Our results show a translation of the radius along the ulnar axis of 2.6 mm, which is slightly larger than other reports about changes in ulnar variance (Jung et al., 2001; Yeh et al., 2001). The ulnar variance is prone to change with differing forearm positions, elbow positions and grips (Fu et al., 2009; Jung et al., 2001; Yeh et al., 2001). These studies have measured ulnar variance in the pronated, neutral and supinated positions. They may therefore have missed the highest point of the radius; this point was found to be at a mean of 31% (SD 15) of the ROM in our study. This may explain the ulnar variance being smaller in earlier studies. If we look at our data set in the same way as in the other studies, the translation would be 1.5 mm (SD 0.7). We had expected that the translation along the ulnar axis would be caused solely by tilting of the radius across the ulna. However, the translation along the forearm rotation axis, possibly caused by laxity within the tendons at the PRUJ, disproved this.
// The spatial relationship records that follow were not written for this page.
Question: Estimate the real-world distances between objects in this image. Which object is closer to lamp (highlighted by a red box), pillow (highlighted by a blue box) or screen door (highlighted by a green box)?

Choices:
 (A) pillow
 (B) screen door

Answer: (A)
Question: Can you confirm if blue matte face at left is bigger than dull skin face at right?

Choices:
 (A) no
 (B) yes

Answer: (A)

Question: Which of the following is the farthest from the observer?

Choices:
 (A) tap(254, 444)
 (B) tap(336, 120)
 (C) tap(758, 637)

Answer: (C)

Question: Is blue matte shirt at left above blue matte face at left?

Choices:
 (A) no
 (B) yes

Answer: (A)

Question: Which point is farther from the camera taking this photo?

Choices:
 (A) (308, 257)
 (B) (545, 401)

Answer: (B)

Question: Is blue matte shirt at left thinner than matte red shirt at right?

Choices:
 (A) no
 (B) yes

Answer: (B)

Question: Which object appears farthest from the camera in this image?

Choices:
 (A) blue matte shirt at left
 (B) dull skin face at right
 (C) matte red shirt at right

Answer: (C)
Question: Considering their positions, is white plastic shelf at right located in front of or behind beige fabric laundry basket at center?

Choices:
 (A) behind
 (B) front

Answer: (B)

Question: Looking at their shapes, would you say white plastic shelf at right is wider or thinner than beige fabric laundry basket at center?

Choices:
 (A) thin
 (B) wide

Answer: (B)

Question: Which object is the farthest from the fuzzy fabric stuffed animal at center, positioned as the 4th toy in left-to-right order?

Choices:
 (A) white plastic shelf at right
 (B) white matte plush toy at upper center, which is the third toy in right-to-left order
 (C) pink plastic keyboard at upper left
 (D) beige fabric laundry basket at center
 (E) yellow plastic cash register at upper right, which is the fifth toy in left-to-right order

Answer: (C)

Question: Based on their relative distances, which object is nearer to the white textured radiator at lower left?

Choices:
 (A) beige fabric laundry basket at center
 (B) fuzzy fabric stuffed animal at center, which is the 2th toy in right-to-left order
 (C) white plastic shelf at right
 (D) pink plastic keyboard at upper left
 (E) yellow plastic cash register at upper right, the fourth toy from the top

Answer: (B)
In this study each forearm rotation started from a supinated position and moved to fully pronated position. This may be considered a limitation since moving in the opposite direction may have shown a different motion pattern, because different muscles are responsible for producing supination and pronation. However, all the other parameters related to forearm kinematics, such as bone geometry and the relevant ligament structures, are the same. Therefore, it was assumed to be unlikely that the motion patterns would differ greatly. Furthermore, we tested forearm kinematics only in a near-flexed elbow position. However, elbow flexion has been found to influence forearm kinematics with different elbow positions leading to significant changes in the range of forearm rotation and the location of the distal centre of rotation (Fu et al., 2009). The change in ROM is unlikely to have a large effect on forearm kinematics. The change in location of the distal centre of rotation does, however, affect forearm kinematics. Fu et al. (2009) used a similar circle fit method with five fit points to determine the distal centre of rotation. However, they did not report the methodological error, which we found to be 0.7 mm (SD 0.4). The reported largest shift of the distal centre of rotation reported by Fu et al. was 1.5 mm (SD 1.4) to 0.5 mm (SD 1.0), which could largely be attributable to the methodological error. The remaining translation of the centre of rotation is likely to be insignificant.
In this study it has been shown that the radius rotates around the ulna in a near-circular fashion. Apparent movement of the forearm rotation axis can be explained by the limitation related to FHA analysis. It has also been shown that the radius rotates around the radial axis throughout the ROM. Finally, it has been shown that the distal radius translates along the forearm rotation axis and along the ulnar axis during forearm rotation. These findings may be of value in the diagnosis of forearm pathology and may help in the design of new DRUJ implants to restore forearm motion.
Footnotes
Declaration of conflicting interests
The authors declare no potential conflicts of interest with respect to the research, authorship, and/or publication of this article.
Funding
The authors disclosed receipt of the following financial support for the research, authorship, and/or publication of this article: this work was supported by Eurostars [grant number 12885].
Ethical approval
Ethical approval for this study was obtained from the medical ethical committee of the Amsterdam UMC (Location AMC) (study ID: B2018_143).
Informed consent
Written informed consent was obtained from all subjects before the study.